- From: Mike O'Neill <michael.oneill@baycloud.com>
- Date: Tue, 13 Jun 2017 18:33:06 +0100
- To: <singer@apple.com>, <public-tracking@w3.org>
How the domains are allocated or categorised would often be a legally determined. A compliance document could describe this and another property (on the other-party object) could convey the category names. "other-party" refers to domains, so there will always need to be a "domain" property, and there are several of them so it needs to be an array (of objects). Other properties (on the object) can convey further information, depending on the jurisdiction or the requirements of the site or service. I think this definition strikes a reasonable balance between standardisation and flexibility. If we are allowed further time maybe others would agree to more detail? -----Original Message----- From: singer@apple.com [mailto:singer@apple.com] Sent: 13 June 2017 17:18 To: public-tracking@w3.org (public-tracking@w3.org) <public-tracking@w3.org> Subject: Re: CFO Issue 22 I get that people would the tracking resource to say something useful about other parties, but I urge people to read the specification text proposed, and understand that it is so imprecise that it could contain a random list of sites. There’s nothing there that anyone can rely on.
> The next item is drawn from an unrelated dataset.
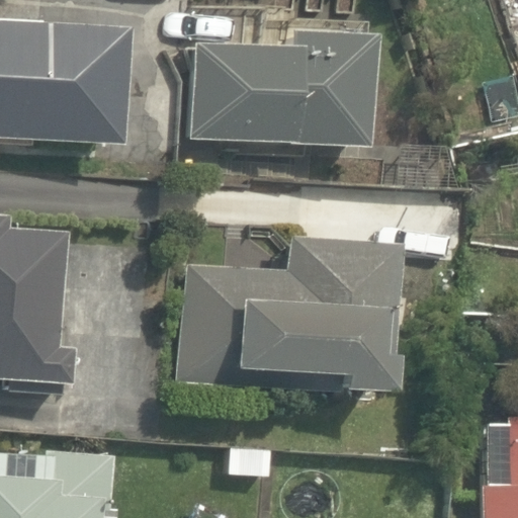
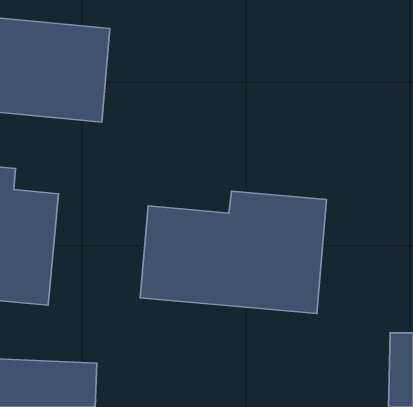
building: [191,35,379,145] -> none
As Roy says, if someone else is going to write a crisper, actionable, clarification, then that specification could simply supply the whole definition. Instead of writing “The other-parties field MUST contain [x] and MUST NOT contain [y]” they write “the well-known resource is extended with a field other-parties, which…”. There is no value derived from, and a lot of potential problems caused by, us under-defining a field: it would be ‘polluted’ in practice, with unusable values, and no one would be able to rely on it for anything. David Singer Manager, Software Standards, Apple Inc.